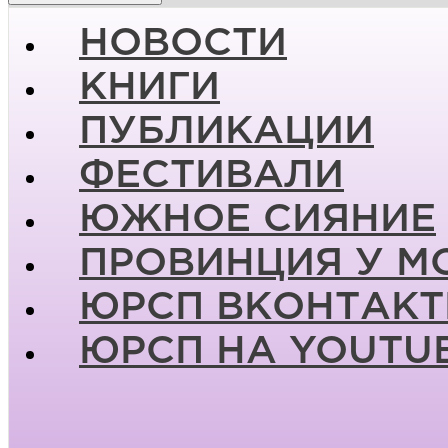
НОВОСТИ
КНИГИ
ПУБЛИКАЦИИ
ФЕСТИВАЛИ
ЮЖНОЕ СИЯНИЕ
ПРОВИНЦИЯ У М
ЮРСП ВКОНТАКТ
ЮРСП НА YOUTU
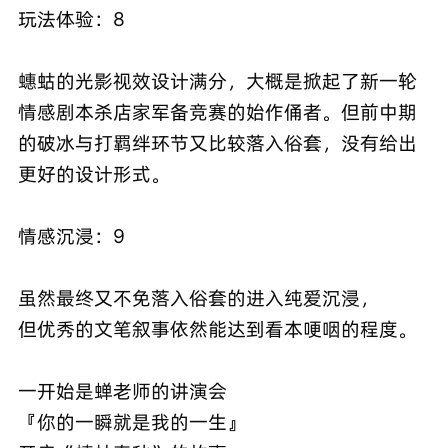
玩法体验：8
蟪蛄的光影视效设计满分，大概是掀起了新一轮
情感剧本杀店家军备竞赛的始作俑者。但前中期
的破冰与打羁绊环节又比较落入俗套，没有给出
更好的设计形式。
情感沉浸：9
虽然最终又不免落入俗套的进入纯爱沉浸，
但优秀的文笔叙事依然能达到看本哽咽的程度。
一开始是蝉老师的讲演会
『你的一瞬就是我的一生』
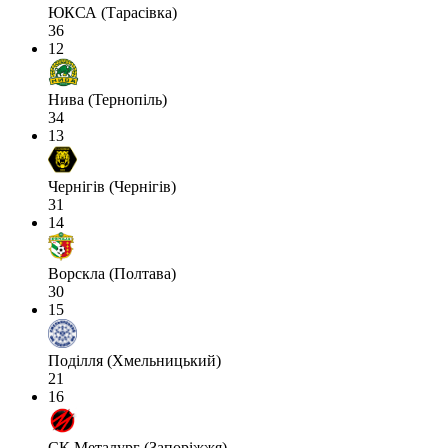
ЮКСА (Тарасівка)
36
12
Нива (Тернопіль)
34
13
Чернігів (Чернігів)
31
14
Ворскла (Полтава)
30
15
Поділля (Хмельницький)
21
16
СК Металург (Запоріжжя)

==================================================

Required action -> Without the pictures, repeat the line with "虽然最终又不免落入俗套的进入纯爱沉浸，" and every line after it to the end of the listing, and nothing else.

Answer to this task ->
虽然最终又不免落入俗套的进入纯爱沉浸，
但优秀的文笔叙事依然能达到看本哽咽的程度。
一开始是蝉老师的讲演会
『你的一瞬就是我的一生』
ЮКСА (Тарасівка)
36
12
Нива (Тернопіль)
34
13
Чернігів (Чернігів)
31
14
Ворскла (Полтава)
30
15
Поділля (Хмельницький)
21
16
СК Металург (Запоріжжя)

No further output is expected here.